The sausage for this recipe is from Charcuterie: The Craft of Salting, Smoking, and Curing appeared as part of the article"Grindhouse: Pasilla Peppers with Habanero Chorizo Stuffing" by Mark Masker. He tweaked it a bit with the addition of habanero peppers. Read the entire article here.
For the sausage:
3.5-4 pounds diced boneless pork shoulder
1-3 finely chopped or minced habanero peppers (stems and guts removed; keep seeds for extra heat)
2 1/2 tablespoons sea salt
2 tablespoons ancho chile powder
1 tablespoon paprika or hot paprika
1 tablespoon cayenne pepper or chipotle powder (preferred)

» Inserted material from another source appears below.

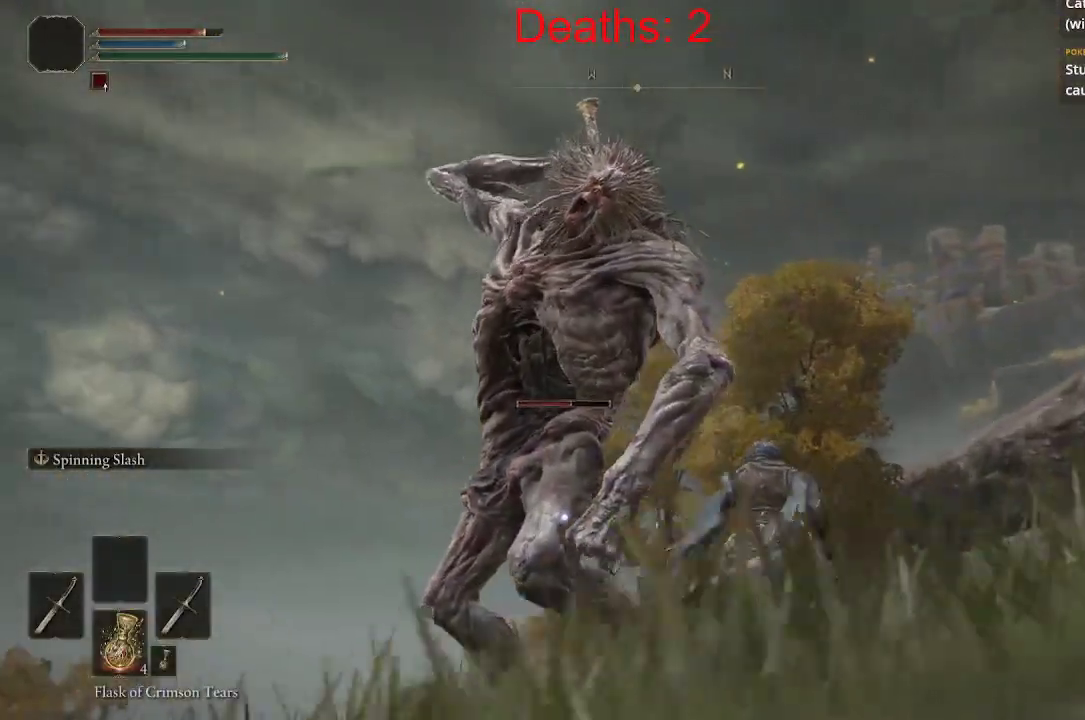
{"dt_ms": 500, "buttons": [], "left_stick": "up-right", "right_stick": "center", "events": []}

1 tablespoon minced garlic
1 teaspoon freshly ground black pepper
1 tablespoon chopped fresh oregano
1 teaspoon of cumin
3 tablespoons chilled tequila
3 tablespoons chilled red wine vinegar
For the stuffed chiles:
4 pasilla peppers, halved lengthwise and gutted
8 slices of Pepper Jack cheese
1 1/2 to 2 cups of guacamole
To make the sausage: Combine everything except the tequila and vinegar. Toss it to distribute the spices, then chill it until you’re ready to grind. Grind the mixture through the small die into a bowl set in ice. When that’s complete, mix in the vinegar and tequila into the ground meat using either a really sturdy spoon or a hand mixer with a paddle attachment. You know you’re done when the sausage has uniform color and a sticky consistency. It should take one minute on medium speed. Set aside two pounds for the stuffed peppers. Do whatever you want with the rest. Just bear in mind that this stuff is long on yummy, short on preservatives. Store it in your fridge or freezer appropriately if you don’t use it right away. I wouldn’t keep it in the freezer more than month or so, but I had a bad experience with some bad hamburger in college, so I’m psycho about freshness in my dead animals.
Heat your grill up to medium hot. Wrap two pounds of the chorizo in foil for grilling. Place the pepper halves inside-down on the grate. Cover, then check every 6 minutes until the color changes to a more olive green. Check the chorizo while you’re looking at the peppers. If it cooks faster than the pasillas, move the sausage to indirect heat to keep it warm while the peppers finish.
Flip the peppers over and repeat the process. Move them to indirect heat, fill them with scoops of the cooked sausage, then place a slice of cheese atop each one. Shut the lid and let the peppers be just long enough for the cheese to melt. Put them on a plate and top them with little dollops (or heaps, your choice) of guacamole.